TASK DESCRIPTION: Write the data out in full and word for word. Do not include images.

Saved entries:

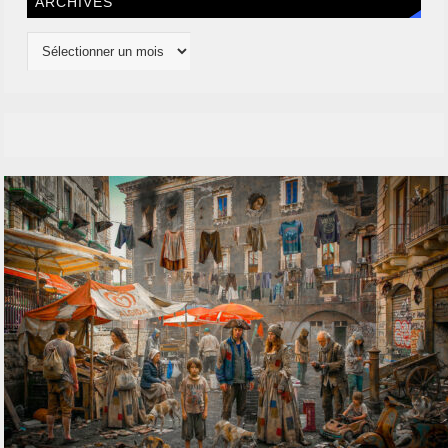
ARCHIVES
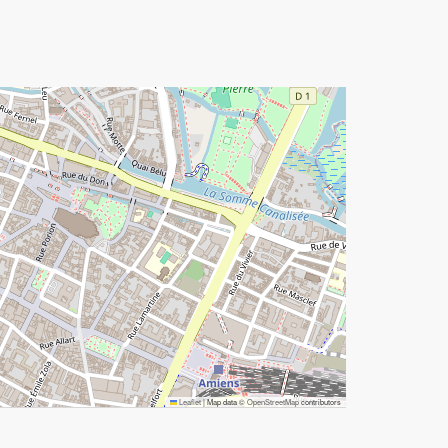
Leaflet
|
Map data ©
OpenStreetMap
contributors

SOLUTION FOR THIS PROBLEM:
ARCHIVES
Leaflet
|
Map data ©
OpenStreetMap
contributors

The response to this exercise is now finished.